Nous sommes environ deux cents mélomanes, Salle Gaveau. L'heure et le jour sont pourtant idéaux : Vladimir Horowitz aimait d'ailleurs donner ses récitals le dimanche après-midi. Jean Dubé prend son temps pour bien caler son séant sur la banquette du piano. S'il est nerveux, il n'en donne pas l'impression. À 43 ans, cet ancien élève de Jacques Rouvier et de Catherine Collard passe toujours sous le radar des agents, des orchestres et de la critique musicale, malgré une quarantaine de disques qui auraient dû lui apporter un renom semblable à celui de son compatriote Marc-André Hamelin, tout aussi curieux que lui. D'autant que les albums de Dubé bénéficient de prises de son d'une très grande qualité. Sur des airs amérindiens, Jazzy Keyboard, ses toutes récentes Études op. 10 et 25 de Chopin sont des CD à thésauriser, entres autres enregistrements consacrés aux Finlandais Oskar Merikanto et Vaïnö Raitio, à une intégrale Sibelius, à des anthologies Louis Vierne, Jehan Alain, Jean Cras ou Hyacinthe Jadin (Syrius)...
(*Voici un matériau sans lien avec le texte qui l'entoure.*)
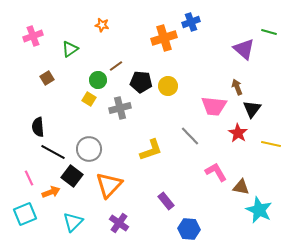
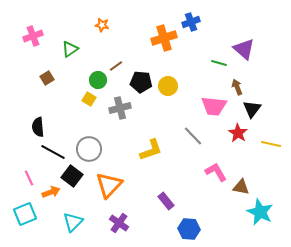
green line: moved 50 px left, 31 px down
gray line: moved 3 px right
cyan star: moved 1 px right, 2 px down
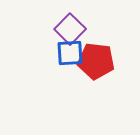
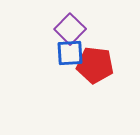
red pentagon: moved 1 px left, 4 px down
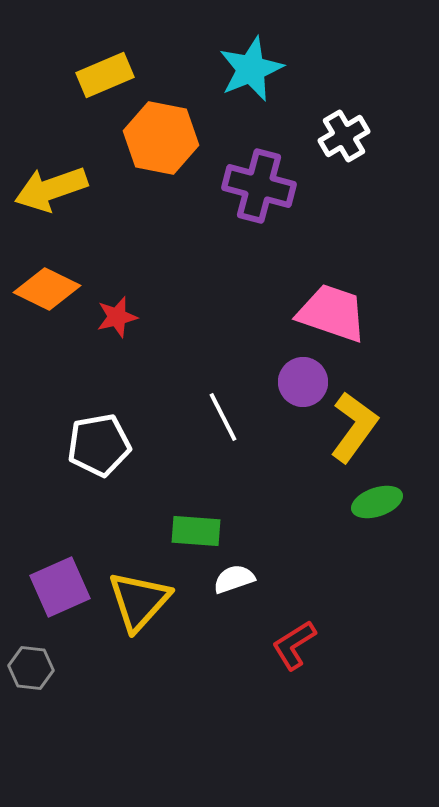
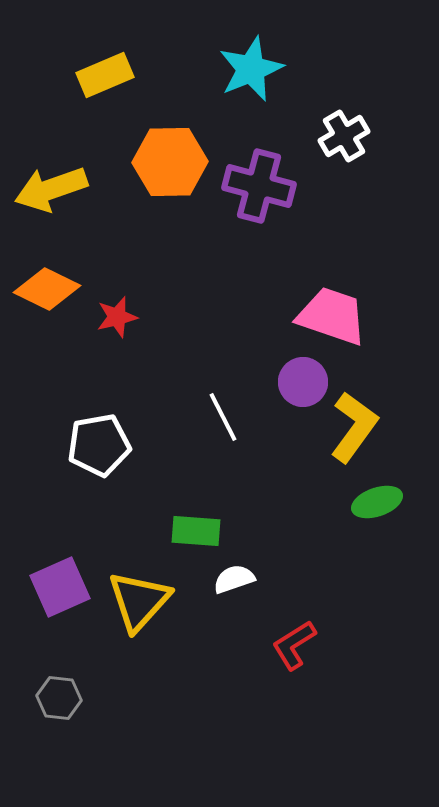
orange hexagon: moved 9 px right, 24 px down; rotated 12 degrees counterclockwise
pink trapezoid: moved 3 px down
gray hexagon: moved 28 px right, 30 px down
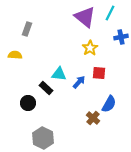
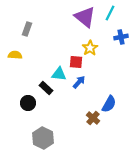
red square: moved 23 px left, 11 px up
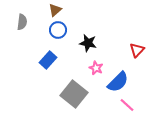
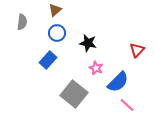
blue circle: moved 1 px left, 3 px down
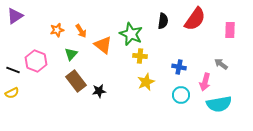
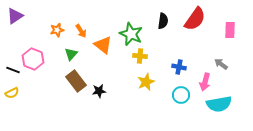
pink hexagon: moved 3 px left, 2 px up
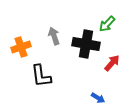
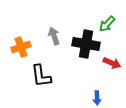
red arrow: rotated 72 degrees clockwise
blue arrow: moved 1 px left; rotated 56 degrees clockwise
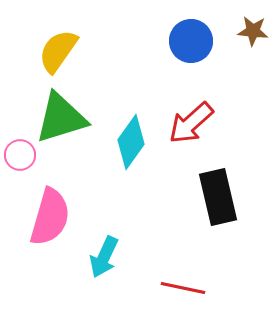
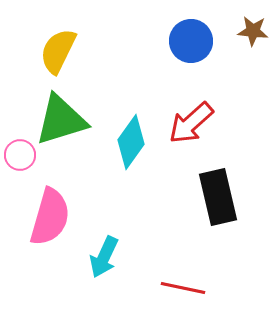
yellow semicircle: rotated 9 degrees counterclockwise
green triangle: moved 2 px down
Cet après-midi, Dubé pourrait justement avoir la frousse, car il va jouer toutes les Études de Chopin, y compris les trois que le compositeur a données à Ignaz Moscheles pour sa Méthode des méthodes – des pièces pré-fauréennes étonnantes. La moindre irrégularité, le moindre pâté, la moindre fausse note s'y entendent comme chez Bach et Mozart. Ça y est, il est bien assis. Ses épaules sont basses, ses bras à bonne distance du clavier d'un Yamaha CFX qui va se révéler somptueux. Dubé croise ses doigts : le sort en est jeté.
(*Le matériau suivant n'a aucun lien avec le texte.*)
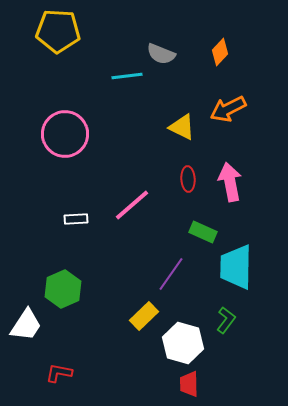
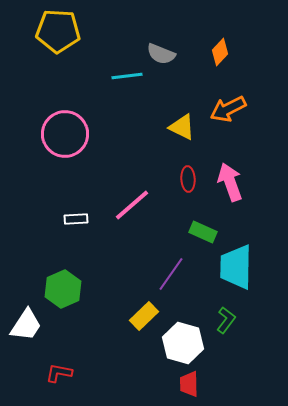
pink arrow: rotated 9 degrees counterclockwise
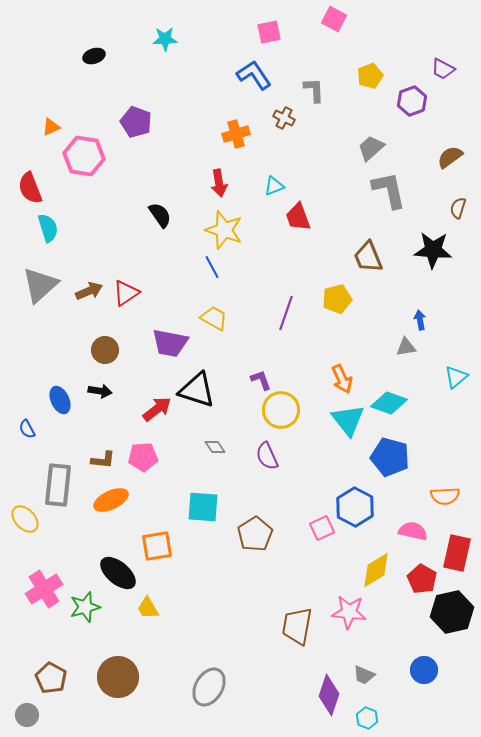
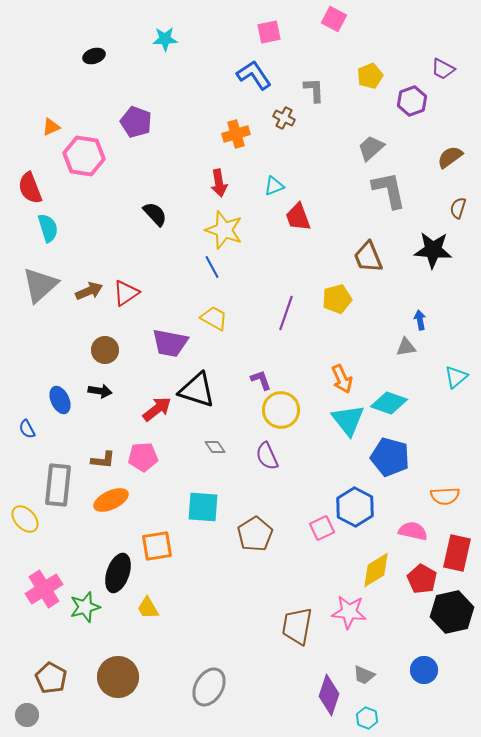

Et c'est parti pour la première, avec ses arpèges qui montent et descendent sur un choral d'octaves tenues à la main gauche. Quel son, rond, charnu il tire du piano ! Et ces octaves, pas assénées mais plantureuses et phrasées, soutiennent une main droite qui nuance les arpèges en respectant les indications de dynamique de Chopin, pas toujours regardées d'aussi près par des pianistes trop brillants. Le Chopin de Dubé ne l'est assurément pas. Le pianiste manie une pâte sonore onctueuse et dense, comme s'il touchait un antique Pleyel ayant toujours ses feutres originels. Il considère chaque étude comme une pièce de genre devant être écoutée pour elle-même. D'ailleurs, il en prolonge parfois un peu trop la durée du dernier accord et prend son temps, avant d'enchaîner la suivante. Le disque longue durée a tellement accoutumé public et musiciens à une écoute quasi enchaînée de ces études, que les rares pianistes qui les osent en récital font de même. Une autre réalité s'impose ici, moins unitaire, c'est troublant et très convaincant car jamais Chopin n'a songé à ce qu'elles soient jouées d'affilée.
Dubé se rit de toutes les difficultés, fait même entendre des détails habituellement laissés de côté. Il ne leur fait pas un sort, il a trop de dignité pour cela : il sait qu'ils sont enfouis dans le texte, il les entend intérieurement et en une fraction de seconde les fait passer dans son jeu, sans braquer un projecteur sur eux. C'est merveilleusement intelligent et sensible, d'autant que Dubé chante tout dans un legato moelleux, une sonorité infiniment longue et profonde. Même les terribles études en octaves et en tierces de l'Opus 25 laissent pantois : les tierces de la sixième montent et descendent sans effort, enfin expressives, pendant que la main gauche ponctue en bondissant, ce qui faisait paradoxalement dire à Vlado Perlemuter que c’était en fait une étude pour la main gauche ! Dubé lie les octaves de la dixième avec les doigts et pas avec la pédale, et sans autre tension que celle qui naît de la musique. La partie centrale est à se damner de beauté de phrasé et de sonorité.
Pour finir, la dernière, écho de la première avec ces arpèges dévalant le clavier sans relâche, naissant de notes tenues par une pédale virtuose dans les basses. Dubé lui donne son allure de poème tragique. En bis, La Ronde des lutins de Liszt, il y exalte le brillant, le sauvage des esprits maléfiques sur un piano transfiguré par un maître du son. Le Prélude pour orgue de Bach arrangé par Siloti est joué avec un son d'or liquide, comme Emil Gilels en son temps. Et l'on revient chez soi persuadé que la vie musicale commet une injustice, sinon un méfait à l'égard de Jean Dubé.